Monkey Business

My mom was not an animal lover. I finally talked her into letting me get a cat when I was in 8th or 9th grade. She hated it. She couldn’t stand it when Ginger would rub up against her legs. As an adolescent, it was quite fun to watch. Adolescents are wicked creatures.

In the summer between junior and senior year of high school, my best friend fled the abuse at her home and came to live with us. Mom loved kids and adopted all my friends as her own. Sherry had a job and I was the driver. We got into all kinds of trouble like blowing the muffler off the car pretending it was a glass pack on a tricked out race car, or getting stuck in the mud out a back road, or….well, you get the picture. Mom went grey young for a reason. Anyway, nothing got us in as much trouble as the monkey incident.
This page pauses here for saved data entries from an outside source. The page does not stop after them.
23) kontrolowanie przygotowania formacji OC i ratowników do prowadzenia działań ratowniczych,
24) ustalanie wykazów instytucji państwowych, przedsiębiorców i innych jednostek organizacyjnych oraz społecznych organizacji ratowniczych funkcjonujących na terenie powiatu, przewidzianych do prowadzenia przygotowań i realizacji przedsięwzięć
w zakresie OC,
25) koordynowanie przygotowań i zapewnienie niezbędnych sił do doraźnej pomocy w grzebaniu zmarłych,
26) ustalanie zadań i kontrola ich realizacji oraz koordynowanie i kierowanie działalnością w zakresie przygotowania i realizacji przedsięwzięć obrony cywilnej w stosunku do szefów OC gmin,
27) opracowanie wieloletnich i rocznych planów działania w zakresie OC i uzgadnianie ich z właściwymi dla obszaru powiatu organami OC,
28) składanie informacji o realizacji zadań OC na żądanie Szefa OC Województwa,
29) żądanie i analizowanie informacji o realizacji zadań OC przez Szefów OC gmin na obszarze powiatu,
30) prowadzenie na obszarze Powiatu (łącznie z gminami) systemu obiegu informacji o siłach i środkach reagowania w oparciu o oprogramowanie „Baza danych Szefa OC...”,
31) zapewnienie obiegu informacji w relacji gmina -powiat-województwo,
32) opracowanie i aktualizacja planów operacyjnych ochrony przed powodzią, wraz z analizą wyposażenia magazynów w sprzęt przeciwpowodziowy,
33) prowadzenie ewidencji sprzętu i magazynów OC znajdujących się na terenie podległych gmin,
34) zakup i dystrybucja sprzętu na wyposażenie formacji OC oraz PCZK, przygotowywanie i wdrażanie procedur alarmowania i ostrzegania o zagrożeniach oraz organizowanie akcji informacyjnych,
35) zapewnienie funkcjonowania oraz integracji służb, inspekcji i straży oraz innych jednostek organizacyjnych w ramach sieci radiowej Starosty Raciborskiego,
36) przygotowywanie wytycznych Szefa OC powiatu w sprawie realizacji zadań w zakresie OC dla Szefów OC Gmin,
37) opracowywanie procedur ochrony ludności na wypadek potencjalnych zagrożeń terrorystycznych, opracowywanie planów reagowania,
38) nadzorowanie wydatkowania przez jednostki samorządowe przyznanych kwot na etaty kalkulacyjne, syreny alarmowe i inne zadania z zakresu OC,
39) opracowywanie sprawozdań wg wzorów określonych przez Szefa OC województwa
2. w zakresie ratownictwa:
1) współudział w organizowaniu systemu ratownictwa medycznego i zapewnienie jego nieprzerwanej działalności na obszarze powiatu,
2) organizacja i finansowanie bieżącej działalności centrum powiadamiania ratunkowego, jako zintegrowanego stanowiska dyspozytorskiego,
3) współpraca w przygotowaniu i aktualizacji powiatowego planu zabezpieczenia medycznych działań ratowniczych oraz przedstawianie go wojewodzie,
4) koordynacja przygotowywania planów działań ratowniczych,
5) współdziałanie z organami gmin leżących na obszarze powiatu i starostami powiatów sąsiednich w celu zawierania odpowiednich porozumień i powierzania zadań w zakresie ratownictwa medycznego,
Monday’s post mentioned my bike coming from Monkey Wards and it reminded me of this story. My foster sister and I had been out riding around on a Friday night after school and stopped in Montgomery Wards just before they closed. For some reason, there was a monkey in a cage in the west entrance of the store and we had been stopping in frequently to visit it. It was the cutest little thing…just like the little organ grinder monkeys of long ago and we loved It. Well, this particular Friday, my “sister” had just gotten her paycheck. The monkey was $150. Her check was $153. What girl doesn’t need a monkey, right? So, we bought it, put the cage in the back seat, and cruised. Along about curfew time, we began to worry about how we were going to explain the monkey. Do we flat out tell her? Do we just walk in with it and give her a heart attack? We were adolescents…of COURSE we opted for the heart attack!
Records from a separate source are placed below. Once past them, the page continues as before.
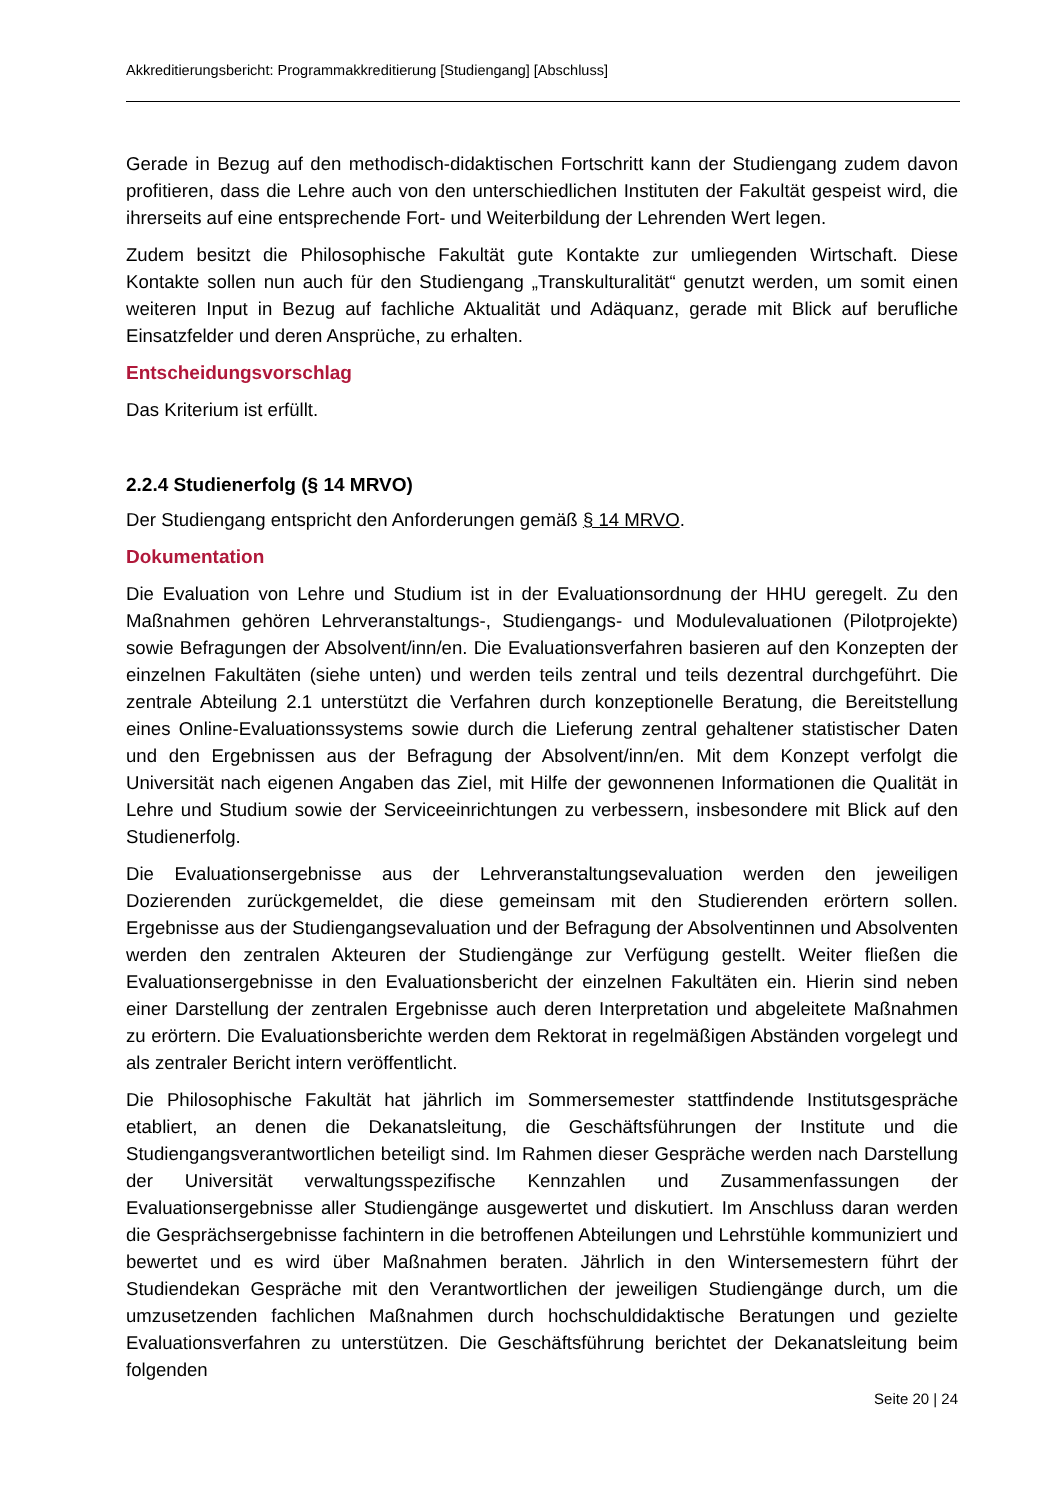Akkreditierungsbericht: Programmakkreditierung [Studiengang] [Abschluss]
Gerade in Bezug auf den methodisch-didaktischen Fortschritt kann der Studiengang zudem davon profitieren, dass die Lehre auch von den unterschiedlichen Instituten der Fakultät gespeist wird, die ihrerseits auf eine entsprechende Fort- und Weiterbildung der Lehrenden Wert legen.
Zudem besitzt die Philosophische Fakultät gute Kontakte zur umliegenden Wirtschaft. Diese Kontakte sollen nun auch für den Studiengang „Transkulturalität“ genutzt werden, um somit einen weiteren Input in Bezug auf fachliche Aktualität und Adäquanz, gerade mit Blick auf berufliche Einsatzfelder und deren Ansprüche, zu erhalten.
Entscheidungsvorschlag
Das Kriterium ist erfüllt.
2.2.4 Studienerfolg (§ 14 MRVO)
Der Studiengang entspricht den Anforderungen gemäß § 14 MRVO.
Dokumentation
Die Evaluation von Lehre und Studium ist in der Evaluationsordnung der HHU geregelt. Zu den Maßnahmen gehören Lehrveranstaltungs-, Studiengangs- und Modulevaluationen (Pilotprojekte) sowie Befragungen der Absolvent/inn/en. Die Evaluationsverfahren basieren auf den Konzepten der einzelnen Fakultäten (siehe unten) und werden teils zentral und teils dezentral durchgeführt. Die zentrale Abteilung 2.1 unterstützt die Verfahren durch konzeptionelle Beratung, die Bereitstellung eines Online-Evaluationssystems sowie durch die Lieferung zentral gehaltener statistischer Daten und den Ergebnissen aus der Befragung der Absolvent/inn/en. Mit dem Konzept verfolgt die Universität nach eigenen Angaben das Ziel, mit Hilfe der gewonnenen Informationen die Qualität in Lehre und Studium sowie der Serviceeinrichtungen zu verbessern, insbesondere mit Blick auf den Studienerfolg.
Die Evaluationsergebnisse aus der Lehrveranstaltungsevaluation werden den jeweiligen Dozierenden zurückgemeldet, die diese gemeinsam mit den Studierenden erörtern sollen. Ergebnisse aus der Studiengangsevaluation und der Befragung der Absolventinnen und Absolventen werden den zentralen Akteuren der Studiengänge zur Verfügung gestellt. Weiter fließen die Evaluationsergebnisse in den Evaluationsbericht der einzelnen Fakultäten ein. Hierin sind neben einer Darstellung der zentralen Ergebnisse auch deren Interpretation und abgeleitete Maßnahmen zu erörtern. Die Evaluationsberichte werden dem Rektorat in regelmäßigen Abständen vorgelegt und als zentraler Bericht intern veröffentlicht.
Die Philosophische Fakultät hat jährlich im Sommersemester stattfindende Institutsgespräche etabliert, an denen die Dekanatsleitung, die Geschäftsführungen der Institute und die Studiengangsverantwortlichen beteiligt sind. Im Rahmen dieser Gespräche werden nach Darstellung der Universität verwaltungsspezifische Kennzahlen und Zusammenfassungen der Evaluationsergebnisse aller Studiengänge ausgewertet und diskutiert. Im Anschluss daran werden die Gesprächsergebnisse fachintern in die betroffenen Abteilungen und Lehrstühle kommuniziert und bewertet und es wird über Maßnahmen beraten. Jährlich in den Wintersemestern führt der Studiendekan Gespräche mit den Verantwortlichen der jeweiligen Studiengänge durch, um die umzusetzenden fachlichen Maßnahmen durch hochschuldidaktische Beratungen und gezielte Evaluationsverfahren zu unterstützen. Die Geschäftsführung berichtet der Dekanatsleitung beim folgenden
Seite 20 | 24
I’m not sure I can adequately describe the sound that came out of my mother when she first caught sight of our new little friend. Somewhere between sitting in the chair and standing on the kitchen counter, there was total chaos in the kitchen. Mom freaked out. Which in turn freaked out the monkey whose instinct was to climb…high and fast. In an instant, the monkey climbed up my “sister”, jumped to the top of the fridge and sat there…screaming. Seriously, I was frightened for my life when my mother gathered her wits about her. She insisted we take the monkey back immediately. We explained that not only was it approaching midnight and the store was closed, but the manager had told us we could not return the monkey. “All sales are final, Mom. We HAVE to keep it!”

And that’s how I came to spend the night in the car with a monkey.

As soon as the store was open, mom took us back down to Monkey Wards and showed the manager a side of her few had ever seen. It was a sight to behold.

““Then the Lord relented and did not bring on his people the disaster he had threatened.”